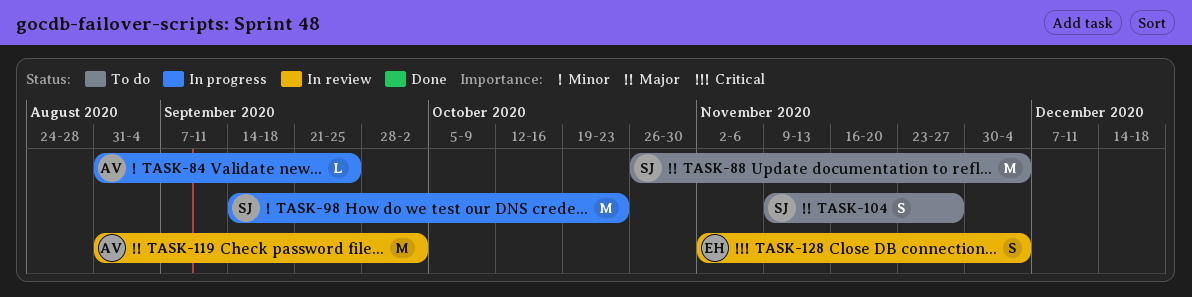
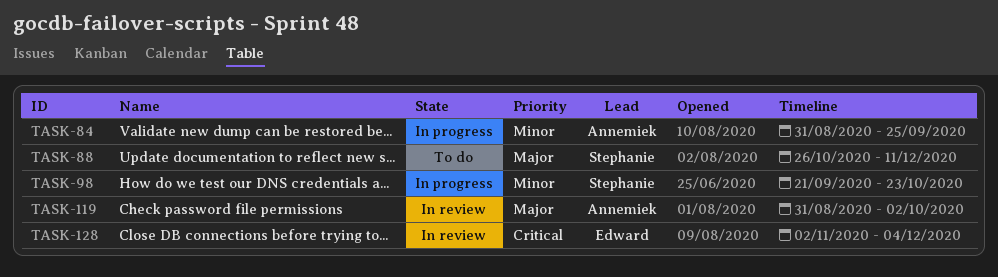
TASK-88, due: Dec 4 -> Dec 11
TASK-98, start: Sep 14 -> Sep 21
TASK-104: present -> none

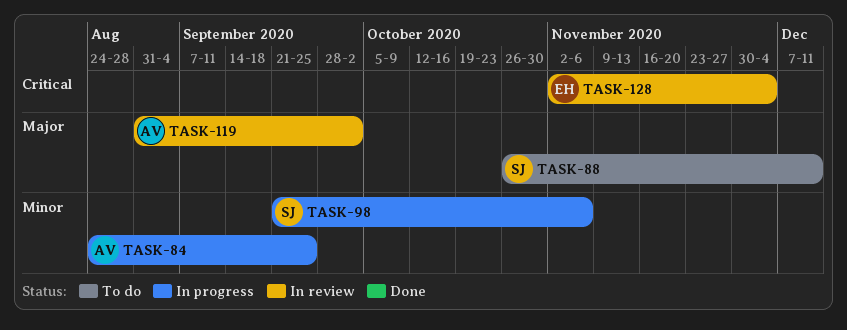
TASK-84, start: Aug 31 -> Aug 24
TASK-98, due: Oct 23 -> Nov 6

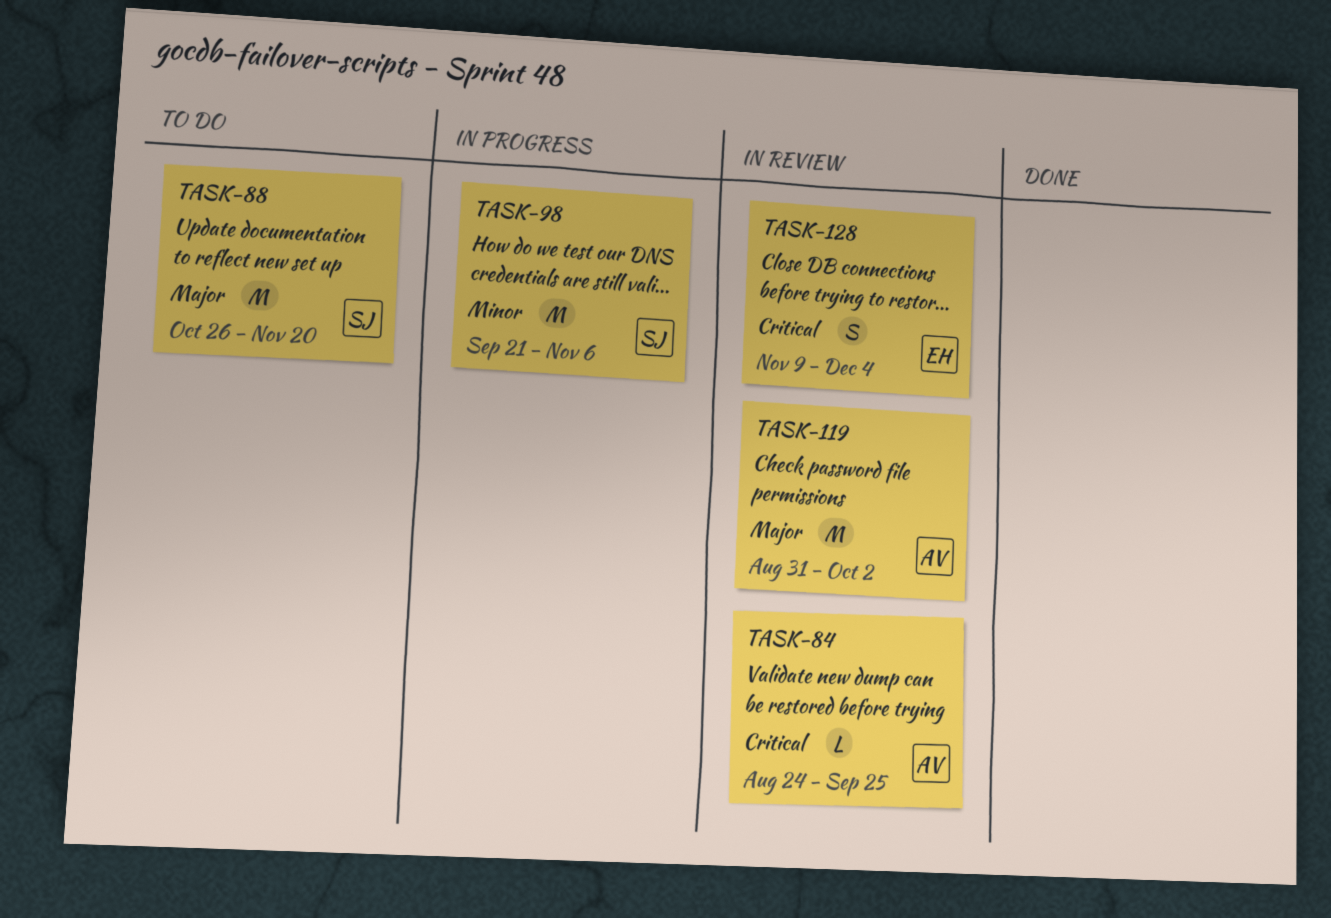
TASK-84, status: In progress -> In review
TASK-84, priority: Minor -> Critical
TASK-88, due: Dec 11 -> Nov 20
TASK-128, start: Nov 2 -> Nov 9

§ What to produce:
How many of the lines above hold the word "start"? State that number and nothing else.

§ Solution:
3